An diesen Trends lässt sich ein "Generations-Effekt" ablesen, dem zufolge nicht das jeweilige Lebensalter, sondern das Geburtsjahr - und das heißt: der Zeitpunkt der späteren politischen Sozialisation - eine Bedeutung hat. Unter den Älteren gibt es relativ viele "Adenauer-Wähler", unter den 40 - bis 60-Jährigen relativ viele "Brandt-Wähler", unter den 30- bis 45-Jährigen viele, die durch die grün-alternative Bewegung der achtziger Jahre geprägt wurden.

In dem Maße, in dem das Modell der "politischen Generationen" die Realität abbildet, erhält die Gruppe der Jungwähler besondere Bedeutung: nicht weil die 18- bis 24-Jährigen zahlenmäßig stark ins Gewicht fallen, sondern weil sie als neue Gruppe auf dem politischen Markt auftauchen und - einmal gewonnen - eine Partei für längere Zeit stärken können.

In dieser Gruppe hat es bei allen Wahlen immer besonders starke Veränderungen gegeben, weil die jeweilige junge Generation auf ganz unterschiedliche Weise auf den jeweiligen "politischen Zeitgeist" reagiert hat. Diese Veränderungen können für alle Bundestagswahlen seit 1972 nachgezeichnet werden, und zwar anhand einer Maßzahl, die sich für jede Partei aus der Differenz der Stimmenanteile aller und der 18- bis 24-jährigen WählerInnen ergibt. In dieser Zahl steckt sozusagen der Bonus oder Malus, den eine Partei bei den Jungwählern bei einer bestimmten Wahl genießt.

Bis 1965 hatten beide großen Parteien bei der jüngsten Altersgruppe (in der Repräsentativstatistik dieser Zeit als 21- bis 29-Jährige ausgewiesen) etwa so viel Rückhalt wie bei den WählerInnen insgesamt; 1969 hatte die SPD einen leichten Bonus, die Union einen leichten Malus bei den Jungen. Eine dramatische Veränderung brachte die Wahl von 1972, als das Wahlalter auf 18 Jahre herabgesetzt wurde (und die Statistik die 18- bis 24-Jährigen als jüngste Altersgruppe auszuweisen begann). Die SPD mit Willy Brandt erreichte in dieser Gruppe 54,6 Prozent der Stimmen, über acht Punkte mehr als das SPD-Gesamtergebnis. Die Union lag mit nur 35,2 Prozent um über neun Punkte unter ihrem Gesamtergebnis.

Mit diesem Handicap bei den Jungwählern in der Größenordnung zwischen 7 und 10 Punkten musste die CDU/CSU in allen Wahlen bis 1994 leben; bei der letzten Bundestagswahl hat sich der Malus verringert, und die letzten Landtagswahlen deuten auf einen dauerhaften Sympathiegewinn der Union bei den Jüngeren hin. Die SPD andererseits musste in den letzten drei Jahrzehnten einen langfristigen Vertrauensverlust bei den Jungwählern hinnehmen.
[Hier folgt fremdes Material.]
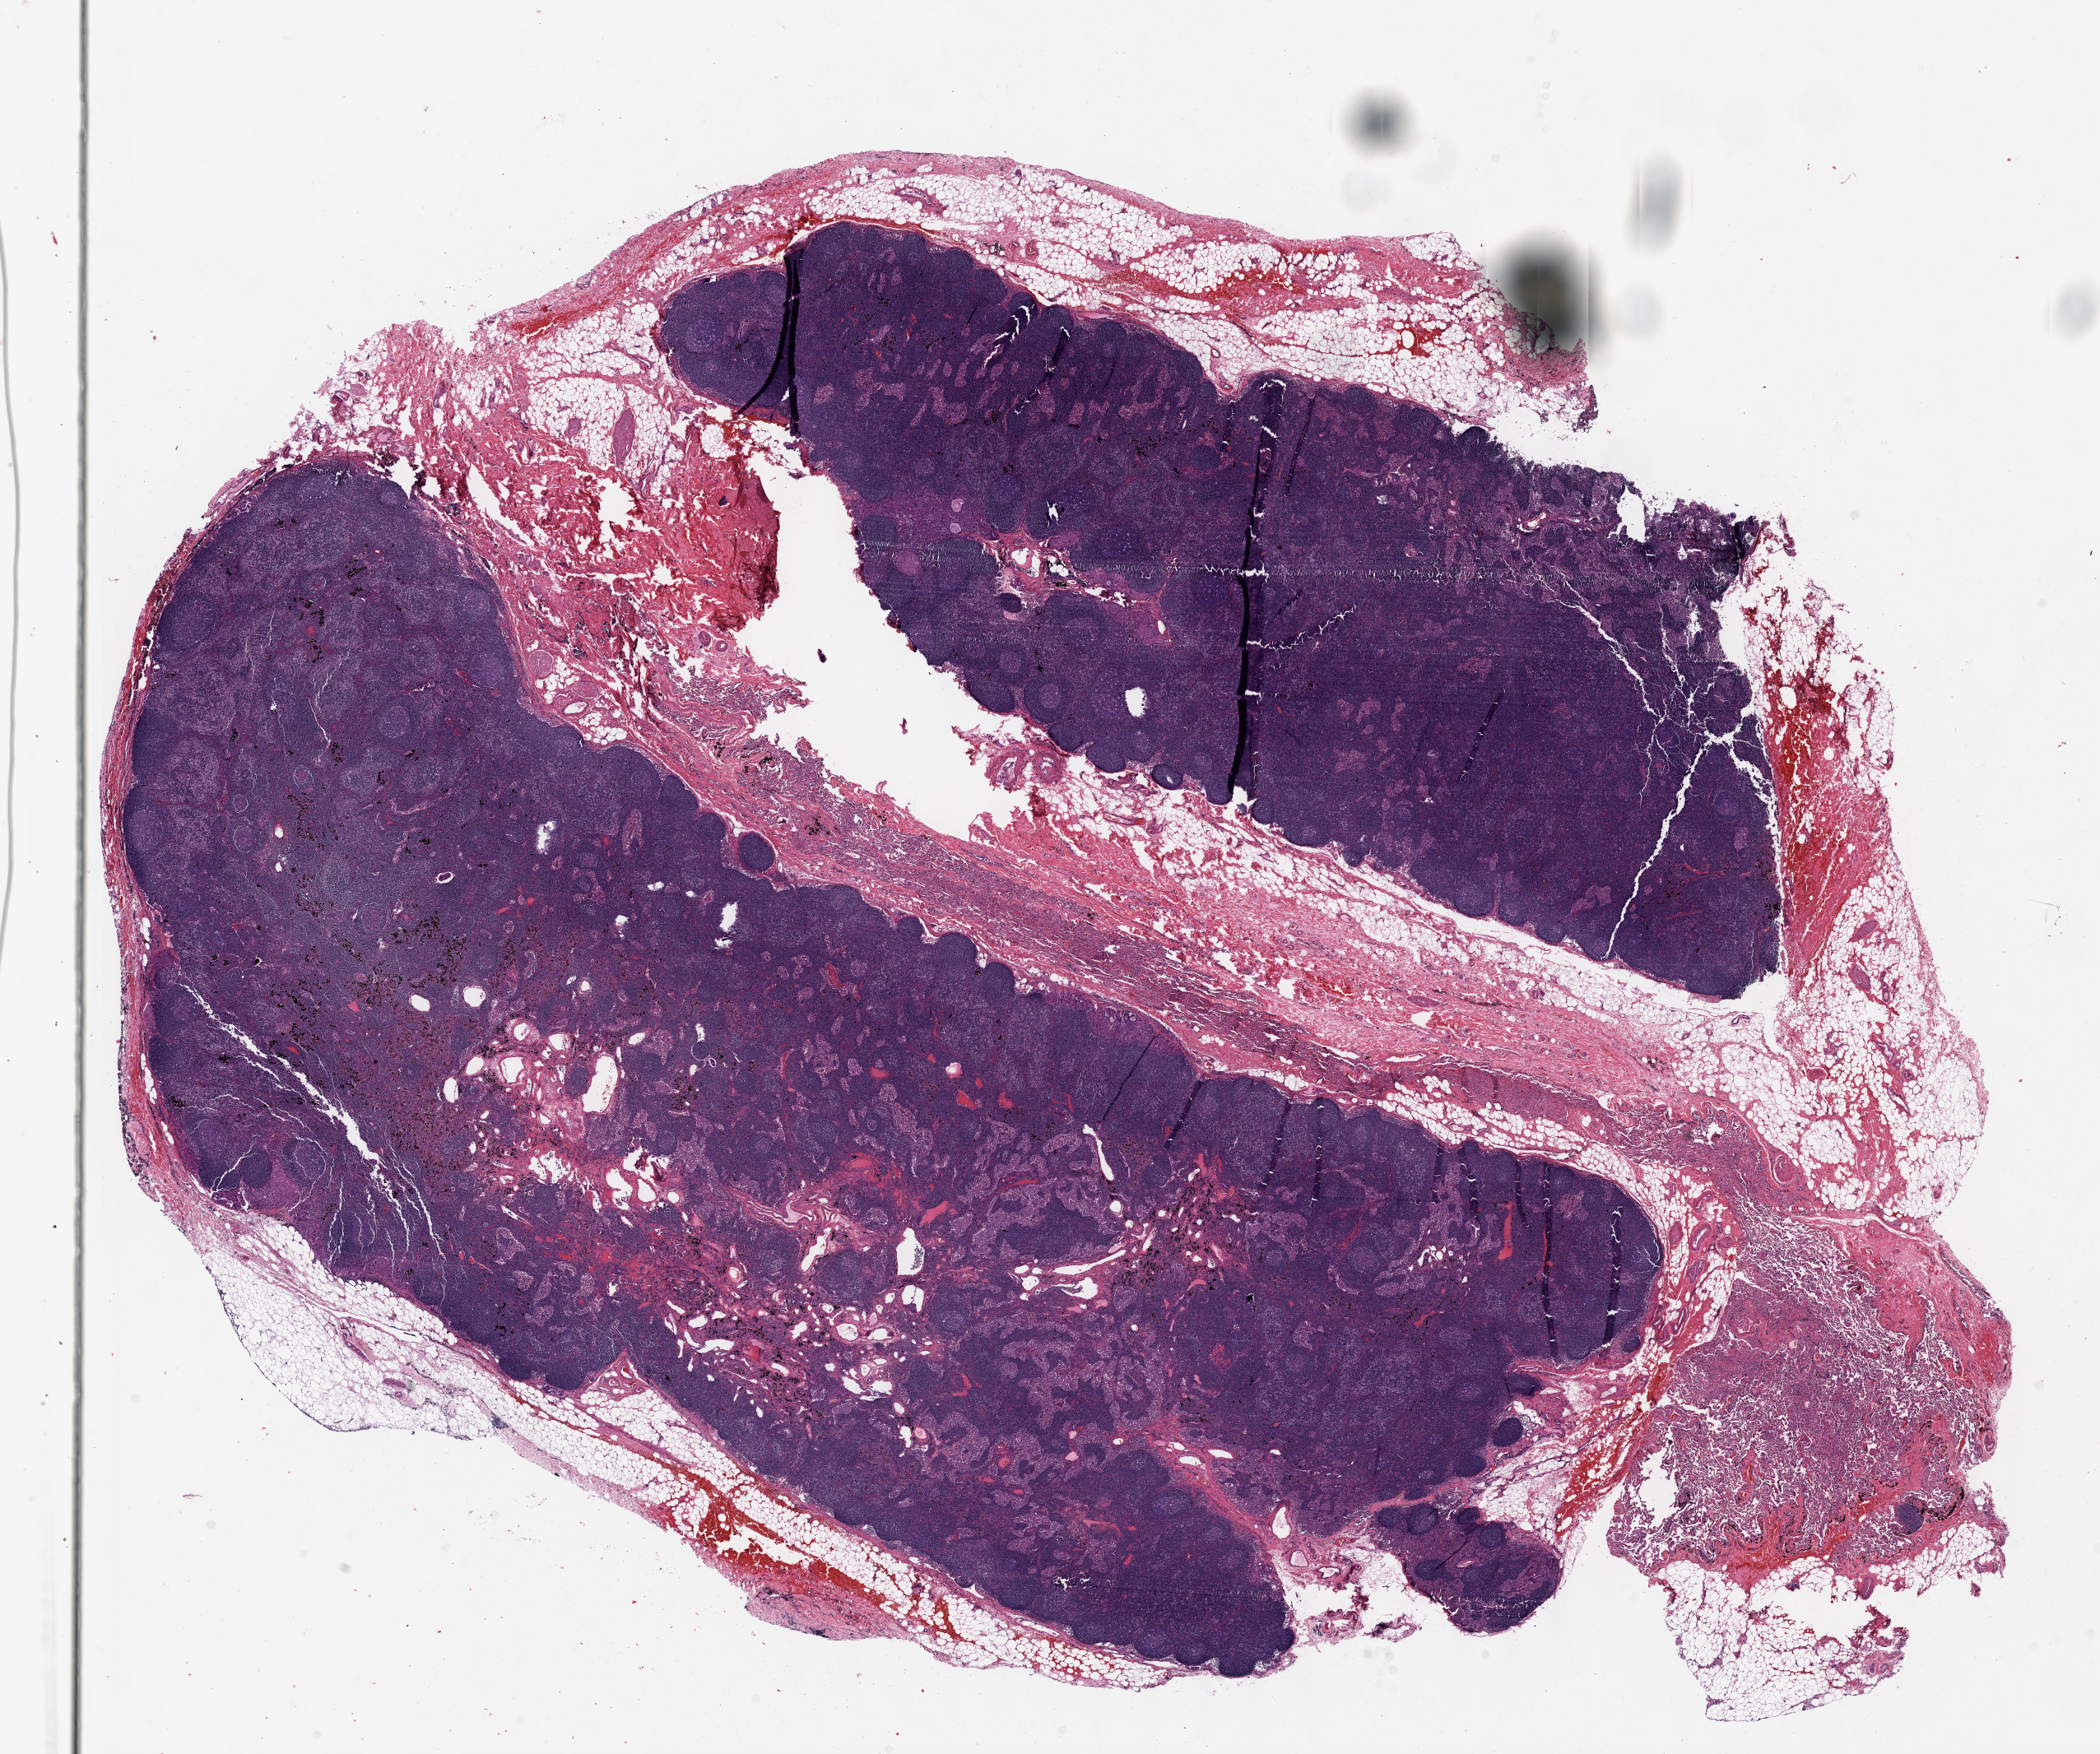
Digitized Hematoxylin and eosin (H&E) stained tissue section (whole slide) — whole scanned area (about 20.6 x 17.2 mm, from a 40x scan) shown as a low-resolution overview. Formalin-fixed paraffin-embedded (FFPE) diagnostic section. Lung, primary tumour sample. Male patient; age at initial diagnosis 49 years.
Laterality: left. AJCC pathologic stage: IIIA (7th edition). Histologic diagnosis: Adenocarcinoma, NOS (upper lobe, lung).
Die Grünen haben in den achtziger Jahren die SPD als "Partei der Jugend" abgelöst und bei den 18- bis 24-jährigen bis zum Jahre 1994 regelmäßig doppelt so hohe Werte wie in der Wählerschaft insgesamt erzielt. Inzwischen sind aber auch ihre Anhänger in die Jahre gekommen: Die besten Ergebnisse erzielen die Grünen neuerdings - vor allem bei den Landtagswahlen der letzten Jahre - bei den 35- bis 44-Jährigen, und dort vor allem bei den Frauen.

Bei der letzten Bundestagswahl hatten SPD und Grüne zusammen zum ersten Mal keinen Bonus mehr bei den Jungwählern. Davon haben vor allem die "sonstigen Parteien" profitiert. Nicht weniger als 12 Prozent der Jungwähler haben ihr Glück bei rechtsextremen und zum Teil exotischen Gruppierungen am Rande des Parteienspektrums - ohne reale Aussicht auf parlamentarische Vertretung - gesucht, doppelt so viel wie von den Wählern insgesamt. Die Stoßrichtung dieses Votums richtet sich klar gegen das etablierte Parteiensystem.